Explain Codes LogoExplain Codes Logo

How to strip HTML tags from a string in SQL Server?

sql
html-stripping
user-defined-functions
xml-method
Alex KataevbyAlex Kataev·Aug 18, 2024
TLDR

Quickly strip HTML tags using SQL Server's inbuilt WHILE loop, PATINDEX, and STUFF functions:

DECLARE @Html NVARCHAR(MAX) = '<p>Some <b>HTML</b> content.</p>'; WHILE PATINDEX('%<%>%', @Html) > 0 SET @Html = STUFF(@Html, PATINDEX('%<%>%', @Html), CHARINDEX('>', @Html, PATINDEX('%<%>%', @Html)) - PATINDEX('%<%>%', @Html) + 1, ''); SELECT @Html AS CleanText;

Result: "Some HTML content."—tags are stripped. Easy-peasy! However, for complexities like nested tags and HTML entities, let's level up.

Advanced strategies: XML & UDFs

XML in T-SQL for complex HTML structures

SQL Server's XML data type kicks in for advanced HTML tag removal and decodes HTML entities:

DECLARE @Html NVARCHAR(MAX) = '<p>Some <b>HTML</b> content &amp; entities.</p>'; SELECT TRY_CAST('<XML><![CDATA[' + @Html + ']]></XML>' AS XML).value('.', 'NVARCHAR(MAX)') AS CleanText;

For SQL 2000, replace MAX keyword with (4000) or a specific fixed value.

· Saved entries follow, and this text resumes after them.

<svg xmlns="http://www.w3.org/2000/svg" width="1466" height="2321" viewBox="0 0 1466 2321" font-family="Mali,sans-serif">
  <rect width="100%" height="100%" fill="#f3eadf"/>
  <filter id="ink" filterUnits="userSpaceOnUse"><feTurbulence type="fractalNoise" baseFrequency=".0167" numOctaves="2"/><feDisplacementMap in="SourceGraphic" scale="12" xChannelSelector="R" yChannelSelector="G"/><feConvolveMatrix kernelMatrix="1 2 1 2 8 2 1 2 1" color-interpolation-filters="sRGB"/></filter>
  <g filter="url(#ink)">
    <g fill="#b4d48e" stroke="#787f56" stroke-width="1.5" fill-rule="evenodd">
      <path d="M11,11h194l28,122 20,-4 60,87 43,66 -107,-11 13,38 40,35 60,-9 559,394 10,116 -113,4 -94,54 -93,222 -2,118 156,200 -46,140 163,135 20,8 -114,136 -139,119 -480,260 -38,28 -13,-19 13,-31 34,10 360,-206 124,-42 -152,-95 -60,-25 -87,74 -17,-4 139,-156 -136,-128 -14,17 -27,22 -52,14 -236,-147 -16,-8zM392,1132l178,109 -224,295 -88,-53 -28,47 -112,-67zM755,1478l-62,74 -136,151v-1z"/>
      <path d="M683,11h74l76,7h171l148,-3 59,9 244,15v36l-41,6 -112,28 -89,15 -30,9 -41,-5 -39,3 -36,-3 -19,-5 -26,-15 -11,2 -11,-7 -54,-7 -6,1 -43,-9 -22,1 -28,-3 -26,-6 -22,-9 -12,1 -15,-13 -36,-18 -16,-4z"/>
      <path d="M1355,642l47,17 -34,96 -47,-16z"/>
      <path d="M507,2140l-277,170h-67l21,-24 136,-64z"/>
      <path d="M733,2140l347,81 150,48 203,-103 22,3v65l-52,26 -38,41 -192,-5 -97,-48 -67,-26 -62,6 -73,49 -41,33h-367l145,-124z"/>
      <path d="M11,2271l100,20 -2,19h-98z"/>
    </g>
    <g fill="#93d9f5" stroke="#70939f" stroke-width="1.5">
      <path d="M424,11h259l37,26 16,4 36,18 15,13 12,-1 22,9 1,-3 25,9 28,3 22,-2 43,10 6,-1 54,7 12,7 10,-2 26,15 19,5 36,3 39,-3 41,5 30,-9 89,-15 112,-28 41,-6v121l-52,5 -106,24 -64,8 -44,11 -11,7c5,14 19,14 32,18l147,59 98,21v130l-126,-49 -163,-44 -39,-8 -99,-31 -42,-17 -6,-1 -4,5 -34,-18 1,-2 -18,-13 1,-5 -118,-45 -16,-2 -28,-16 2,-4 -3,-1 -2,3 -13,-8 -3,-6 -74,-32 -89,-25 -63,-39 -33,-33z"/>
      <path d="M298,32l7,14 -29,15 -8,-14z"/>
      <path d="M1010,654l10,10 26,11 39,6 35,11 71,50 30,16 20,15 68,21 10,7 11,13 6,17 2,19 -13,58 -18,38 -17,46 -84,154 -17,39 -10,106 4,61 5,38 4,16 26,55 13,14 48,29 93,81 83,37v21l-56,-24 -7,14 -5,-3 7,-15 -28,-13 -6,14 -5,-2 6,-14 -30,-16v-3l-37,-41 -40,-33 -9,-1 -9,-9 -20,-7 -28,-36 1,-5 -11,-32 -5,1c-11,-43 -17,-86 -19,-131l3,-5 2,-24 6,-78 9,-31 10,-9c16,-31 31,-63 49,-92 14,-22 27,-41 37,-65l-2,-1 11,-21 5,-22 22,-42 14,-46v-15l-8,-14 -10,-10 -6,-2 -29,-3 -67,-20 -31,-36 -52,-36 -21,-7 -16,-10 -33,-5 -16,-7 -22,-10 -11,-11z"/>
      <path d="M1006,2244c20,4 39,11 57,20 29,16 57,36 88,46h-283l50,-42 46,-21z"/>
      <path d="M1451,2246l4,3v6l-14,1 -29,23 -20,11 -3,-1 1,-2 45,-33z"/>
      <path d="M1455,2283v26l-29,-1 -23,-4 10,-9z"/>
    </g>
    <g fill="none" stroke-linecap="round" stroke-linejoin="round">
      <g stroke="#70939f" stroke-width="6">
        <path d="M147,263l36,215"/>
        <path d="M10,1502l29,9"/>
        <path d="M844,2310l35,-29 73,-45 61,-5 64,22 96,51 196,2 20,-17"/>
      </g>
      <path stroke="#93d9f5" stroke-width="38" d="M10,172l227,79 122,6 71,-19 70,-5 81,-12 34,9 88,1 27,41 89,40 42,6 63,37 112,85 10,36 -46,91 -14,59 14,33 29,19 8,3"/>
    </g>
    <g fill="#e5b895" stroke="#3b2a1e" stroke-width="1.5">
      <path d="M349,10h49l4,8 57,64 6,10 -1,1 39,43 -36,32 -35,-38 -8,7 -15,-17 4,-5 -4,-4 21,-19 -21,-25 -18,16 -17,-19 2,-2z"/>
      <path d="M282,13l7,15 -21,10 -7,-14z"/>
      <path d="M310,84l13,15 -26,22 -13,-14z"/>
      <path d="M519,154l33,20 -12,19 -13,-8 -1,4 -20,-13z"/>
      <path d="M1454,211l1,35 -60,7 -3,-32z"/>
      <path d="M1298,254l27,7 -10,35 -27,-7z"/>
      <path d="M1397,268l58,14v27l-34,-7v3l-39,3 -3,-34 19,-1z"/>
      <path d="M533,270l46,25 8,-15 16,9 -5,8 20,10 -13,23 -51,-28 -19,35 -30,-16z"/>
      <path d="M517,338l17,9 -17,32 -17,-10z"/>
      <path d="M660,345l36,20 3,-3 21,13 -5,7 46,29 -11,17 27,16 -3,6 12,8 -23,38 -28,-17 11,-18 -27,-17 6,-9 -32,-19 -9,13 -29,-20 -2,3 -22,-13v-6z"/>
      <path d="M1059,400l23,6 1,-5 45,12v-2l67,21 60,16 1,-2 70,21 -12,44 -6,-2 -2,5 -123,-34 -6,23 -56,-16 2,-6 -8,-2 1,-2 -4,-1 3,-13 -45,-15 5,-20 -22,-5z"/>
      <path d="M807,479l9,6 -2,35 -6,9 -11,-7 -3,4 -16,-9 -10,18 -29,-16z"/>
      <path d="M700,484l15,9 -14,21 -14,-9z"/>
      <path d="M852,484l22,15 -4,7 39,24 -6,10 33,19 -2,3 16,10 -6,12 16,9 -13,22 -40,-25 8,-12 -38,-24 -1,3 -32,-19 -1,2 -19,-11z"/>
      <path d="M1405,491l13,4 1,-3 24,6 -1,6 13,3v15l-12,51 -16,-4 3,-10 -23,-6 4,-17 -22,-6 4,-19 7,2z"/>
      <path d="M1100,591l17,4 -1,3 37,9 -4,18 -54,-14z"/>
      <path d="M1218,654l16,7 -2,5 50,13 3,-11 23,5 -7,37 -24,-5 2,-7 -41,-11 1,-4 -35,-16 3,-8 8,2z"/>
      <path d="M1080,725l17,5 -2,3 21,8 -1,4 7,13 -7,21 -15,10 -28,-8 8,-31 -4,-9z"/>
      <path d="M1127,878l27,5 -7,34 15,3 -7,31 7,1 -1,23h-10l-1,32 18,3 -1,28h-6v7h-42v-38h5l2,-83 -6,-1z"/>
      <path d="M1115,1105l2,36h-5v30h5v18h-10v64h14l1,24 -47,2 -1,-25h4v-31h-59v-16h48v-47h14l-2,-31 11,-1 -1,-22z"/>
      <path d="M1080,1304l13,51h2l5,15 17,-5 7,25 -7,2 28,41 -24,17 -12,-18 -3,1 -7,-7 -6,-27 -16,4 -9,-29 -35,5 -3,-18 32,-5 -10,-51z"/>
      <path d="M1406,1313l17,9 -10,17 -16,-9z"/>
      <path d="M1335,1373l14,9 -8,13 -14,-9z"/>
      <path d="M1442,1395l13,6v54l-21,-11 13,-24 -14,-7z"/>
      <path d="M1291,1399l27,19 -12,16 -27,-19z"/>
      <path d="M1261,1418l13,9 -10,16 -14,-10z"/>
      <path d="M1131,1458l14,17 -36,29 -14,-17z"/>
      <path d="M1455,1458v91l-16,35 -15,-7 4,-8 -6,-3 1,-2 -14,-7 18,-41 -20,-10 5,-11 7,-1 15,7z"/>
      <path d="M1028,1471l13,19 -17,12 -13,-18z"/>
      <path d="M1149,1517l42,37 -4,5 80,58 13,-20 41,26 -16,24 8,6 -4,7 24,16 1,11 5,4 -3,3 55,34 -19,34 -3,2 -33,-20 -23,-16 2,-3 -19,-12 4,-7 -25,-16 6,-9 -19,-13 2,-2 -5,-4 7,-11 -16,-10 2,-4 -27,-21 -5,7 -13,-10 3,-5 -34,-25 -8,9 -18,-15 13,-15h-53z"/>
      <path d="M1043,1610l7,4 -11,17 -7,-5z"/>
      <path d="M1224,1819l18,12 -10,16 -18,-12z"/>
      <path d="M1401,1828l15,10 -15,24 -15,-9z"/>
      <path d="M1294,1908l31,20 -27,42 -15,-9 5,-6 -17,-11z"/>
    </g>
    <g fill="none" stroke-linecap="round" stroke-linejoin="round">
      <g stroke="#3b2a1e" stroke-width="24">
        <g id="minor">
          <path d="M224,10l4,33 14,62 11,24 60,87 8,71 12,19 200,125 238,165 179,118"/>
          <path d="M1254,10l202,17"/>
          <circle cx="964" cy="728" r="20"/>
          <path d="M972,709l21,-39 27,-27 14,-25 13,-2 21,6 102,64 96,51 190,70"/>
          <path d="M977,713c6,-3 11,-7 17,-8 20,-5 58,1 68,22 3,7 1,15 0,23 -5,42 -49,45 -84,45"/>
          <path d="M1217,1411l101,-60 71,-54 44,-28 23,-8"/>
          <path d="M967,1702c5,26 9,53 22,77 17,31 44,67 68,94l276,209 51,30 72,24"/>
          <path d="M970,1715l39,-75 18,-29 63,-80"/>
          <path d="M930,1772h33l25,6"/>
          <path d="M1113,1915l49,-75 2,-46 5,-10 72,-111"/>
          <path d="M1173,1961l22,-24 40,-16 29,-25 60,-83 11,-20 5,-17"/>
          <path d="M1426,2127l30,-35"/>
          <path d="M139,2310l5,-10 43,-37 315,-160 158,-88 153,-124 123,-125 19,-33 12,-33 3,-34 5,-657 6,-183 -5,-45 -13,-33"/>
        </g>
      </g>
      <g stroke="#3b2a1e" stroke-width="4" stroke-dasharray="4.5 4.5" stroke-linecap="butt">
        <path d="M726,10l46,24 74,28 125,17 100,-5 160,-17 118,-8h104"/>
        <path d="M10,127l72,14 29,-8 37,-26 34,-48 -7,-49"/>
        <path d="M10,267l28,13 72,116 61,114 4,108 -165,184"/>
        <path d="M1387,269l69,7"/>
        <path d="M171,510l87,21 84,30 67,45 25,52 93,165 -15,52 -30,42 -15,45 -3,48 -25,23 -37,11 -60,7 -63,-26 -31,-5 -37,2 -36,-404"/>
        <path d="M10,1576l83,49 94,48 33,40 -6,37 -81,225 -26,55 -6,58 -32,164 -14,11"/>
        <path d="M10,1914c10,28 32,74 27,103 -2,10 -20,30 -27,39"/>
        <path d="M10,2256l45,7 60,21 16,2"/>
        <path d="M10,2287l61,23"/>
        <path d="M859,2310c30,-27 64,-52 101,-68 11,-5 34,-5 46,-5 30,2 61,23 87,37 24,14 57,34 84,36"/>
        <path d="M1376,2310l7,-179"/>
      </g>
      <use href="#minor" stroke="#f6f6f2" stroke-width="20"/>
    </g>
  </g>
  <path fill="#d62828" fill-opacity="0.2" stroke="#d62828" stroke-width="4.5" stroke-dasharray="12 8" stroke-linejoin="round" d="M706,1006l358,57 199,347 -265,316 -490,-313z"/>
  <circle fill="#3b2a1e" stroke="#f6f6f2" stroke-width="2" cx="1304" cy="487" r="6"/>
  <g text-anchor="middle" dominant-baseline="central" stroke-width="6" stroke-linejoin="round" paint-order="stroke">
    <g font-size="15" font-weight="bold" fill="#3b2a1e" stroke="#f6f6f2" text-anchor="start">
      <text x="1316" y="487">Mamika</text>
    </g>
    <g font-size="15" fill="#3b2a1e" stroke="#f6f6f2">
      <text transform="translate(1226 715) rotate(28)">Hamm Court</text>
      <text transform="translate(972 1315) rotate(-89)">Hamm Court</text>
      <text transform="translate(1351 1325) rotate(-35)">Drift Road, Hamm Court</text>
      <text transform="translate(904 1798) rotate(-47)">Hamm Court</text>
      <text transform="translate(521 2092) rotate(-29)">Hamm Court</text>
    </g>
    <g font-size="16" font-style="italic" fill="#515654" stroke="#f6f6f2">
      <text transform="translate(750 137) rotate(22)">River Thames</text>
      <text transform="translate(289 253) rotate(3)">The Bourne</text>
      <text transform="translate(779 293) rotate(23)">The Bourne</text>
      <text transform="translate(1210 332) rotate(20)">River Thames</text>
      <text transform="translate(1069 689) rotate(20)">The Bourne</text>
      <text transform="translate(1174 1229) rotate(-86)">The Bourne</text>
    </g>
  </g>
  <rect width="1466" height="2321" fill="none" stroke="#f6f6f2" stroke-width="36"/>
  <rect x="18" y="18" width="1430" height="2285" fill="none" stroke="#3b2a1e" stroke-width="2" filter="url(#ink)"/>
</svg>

User-Defined Functions for the tricky bits

An UDF provides an efficient way when you need to strip specific tags like <STYLE> and customize it for your own needs:

CREATE FUNCTION dbo.udf_StripHTML (@HTMLText NVARCHAR(MAX)) RETURNS NVARCHAR(MAX) AS BEGIN -- Define the tag boundaries -- Add logic to exclude STYLE tags along with their content -- Because you hate inline styles as much as I hate pineapple on pizza -- Implement a loop to strip off the tags RETURN @StrippedHTMLText END

The UDFs are reusable, handle a range of scenarios, and leave your data intact like a well-behaved guest. Just don't forget the REPLACE function to map HTML entities correctly.

Performance in mind

Whether using XML method or UDFs, remember to test with sample data. Performance is key, and no one likes a slow show-off. SQL Server is not your grandma, you have to make it run faster!

Special character considerations

Accented characters: a piece of cake

SQL Server can handle special characters including accents. Here's how you normalize them:

SELECT REPLACE(@Html COLLATE Latin1_General_BIN, 'é', 'e') AS NormalizedText;

The collate function is your handy tool to level up the game.

HTML entities to the rescue

Anybody dealing with HTML tags, often encounters HTML entities that need conversions. Here's one way to tackle it:

SET @Html = REPLACE(@Html, '&amp;', '&'); SET @Html = REPLACE(@Html, '&lt;', '<'); -- Keep replacing more entities, like a superhero you are!

This conversion helps retain the meaning of the content.

UDF-free HTML tag stripping

If you're not a fan of UDFs, here's a TRY_CAST method with XML for HTML tag stripping, instructions are pretty simple:

SELECT TRY_CAST(@Html AS XML).value('(/text())[1]', 'VARCHAR(MAX)') AS PlainText;

This gives you a clean, tag-free result without the help of additional functions. Because who doesn't like minimalism, right?!